10.5.2 Impact of the asylum system on children
The limitations of this study to explore in depth the full impact of the process on children has been highlighted above. However participants were acutely aware of the distress and damaging psychological impact of the asylum journey on children who had experienced violence and dislocation and were now placed in an uncertain situation in which their safety could not be guaranteed. A housing support worker based in a local authority described one situation she had witnessed:
“…the kids were terrified of anyone official especially the police, because she had to sign every
month at the police station and every month she had to look for someone to look after the girls
because they were absolutely terrified of the police station. I think that was because of the police in
Pakistan and experiences they’d had there.”
Some participants also described how some children had expressed their anxieties about being separated from their mothers, having already experienced separation from one parent. This provided some context to the presence of children (during interviews and so on) but highlighted their vulnerability to certain expectations from service providers (to act as interpreters, for example).

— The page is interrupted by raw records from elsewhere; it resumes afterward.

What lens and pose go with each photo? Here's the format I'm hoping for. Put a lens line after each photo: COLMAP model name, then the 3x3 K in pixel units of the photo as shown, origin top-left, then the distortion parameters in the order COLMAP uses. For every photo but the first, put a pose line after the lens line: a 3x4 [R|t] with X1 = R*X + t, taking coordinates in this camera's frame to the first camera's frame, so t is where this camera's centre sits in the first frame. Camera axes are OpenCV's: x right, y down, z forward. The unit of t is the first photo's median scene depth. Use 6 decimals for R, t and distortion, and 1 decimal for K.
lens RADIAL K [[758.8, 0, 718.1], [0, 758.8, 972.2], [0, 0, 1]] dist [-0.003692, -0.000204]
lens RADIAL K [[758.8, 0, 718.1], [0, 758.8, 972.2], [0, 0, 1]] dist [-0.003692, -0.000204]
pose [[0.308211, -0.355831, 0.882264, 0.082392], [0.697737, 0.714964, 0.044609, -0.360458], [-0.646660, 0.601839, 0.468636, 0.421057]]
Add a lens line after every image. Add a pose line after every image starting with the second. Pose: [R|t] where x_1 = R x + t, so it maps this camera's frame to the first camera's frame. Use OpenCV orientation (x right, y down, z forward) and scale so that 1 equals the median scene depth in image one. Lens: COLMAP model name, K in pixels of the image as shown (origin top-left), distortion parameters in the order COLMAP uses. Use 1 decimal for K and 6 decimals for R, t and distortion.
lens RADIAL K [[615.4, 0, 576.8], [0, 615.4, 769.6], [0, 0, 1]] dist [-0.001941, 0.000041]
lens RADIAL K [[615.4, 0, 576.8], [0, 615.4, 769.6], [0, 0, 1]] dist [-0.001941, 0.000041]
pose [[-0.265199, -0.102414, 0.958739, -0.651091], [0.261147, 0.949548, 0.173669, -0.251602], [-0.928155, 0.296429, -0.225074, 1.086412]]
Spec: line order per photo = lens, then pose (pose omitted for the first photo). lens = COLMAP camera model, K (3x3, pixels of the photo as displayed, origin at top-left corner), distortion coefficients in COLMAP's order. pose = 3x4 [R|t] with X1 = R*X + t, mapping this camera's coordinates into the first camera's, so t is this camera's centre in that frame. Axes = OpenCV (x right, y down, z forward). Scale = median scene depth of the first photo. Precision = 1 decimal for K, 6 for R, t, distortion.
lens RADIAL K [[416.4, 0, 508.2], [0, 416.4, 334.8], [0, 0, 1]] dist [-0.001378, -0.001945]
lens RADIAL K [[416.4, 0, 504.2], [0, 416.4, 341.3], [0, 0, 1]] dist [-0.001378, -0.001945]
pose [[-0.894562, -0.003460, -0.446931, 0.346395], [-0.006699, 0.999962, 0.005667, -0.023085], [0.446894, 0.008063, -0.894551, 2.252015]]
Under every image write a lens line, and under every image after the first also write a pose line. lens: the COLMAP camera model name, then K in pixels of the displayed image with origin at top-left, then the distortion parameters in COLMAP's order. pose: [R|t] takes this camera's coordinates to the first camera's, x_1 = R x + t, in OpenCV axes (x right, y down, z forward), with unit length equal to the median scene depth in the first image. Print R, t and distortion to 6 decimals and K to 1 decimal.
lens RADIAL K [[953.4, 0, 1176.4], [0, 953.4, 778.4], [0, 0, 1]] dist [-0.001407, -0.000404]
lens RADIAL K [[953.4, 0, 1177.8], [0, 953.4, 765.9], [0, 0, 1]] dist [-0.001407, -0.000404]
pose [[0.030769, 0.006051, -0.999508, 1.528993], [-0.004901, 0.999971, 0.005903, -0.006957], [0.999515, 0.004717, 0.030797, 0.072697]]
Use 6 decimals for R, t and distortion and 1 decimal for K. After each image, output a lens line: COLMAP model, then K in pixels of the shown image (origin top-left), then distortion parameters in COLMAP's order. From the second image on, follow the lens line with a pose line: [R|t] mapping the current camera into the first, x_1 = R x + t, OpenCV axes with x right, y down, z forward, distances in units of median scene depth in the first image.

Participants described how it was easier to access support for children than for their mothers; given statutory duties to protect children, this is unsurprising... However the long term effects on children of seeking refuge against domestic violence demand further investigation as this quote from a worker in a refugee community organisation demonstrates:
“…her oldest daughter suffered from depression before she arrived here because of the violence; she was being treated for depression. The girl wet the bed in Pakistan and she was eleven when she was deported from here and she still wet the bed, even after she’d been here three years.”
Clearly the scope to examine in-depth issues concerning women and children’s physical and mental health and well being in asylum and immigration contexts is urgent. We highlight this as an area for further study in the final Chapter, ‘Discussion’, which follows. Indeed the following Chapter provides a summary of the key themes which emerged during this study in both Pakistan and the UK, drawing out commonalities and differences in the two ‘regimes’ and summarises the areas which merit further research.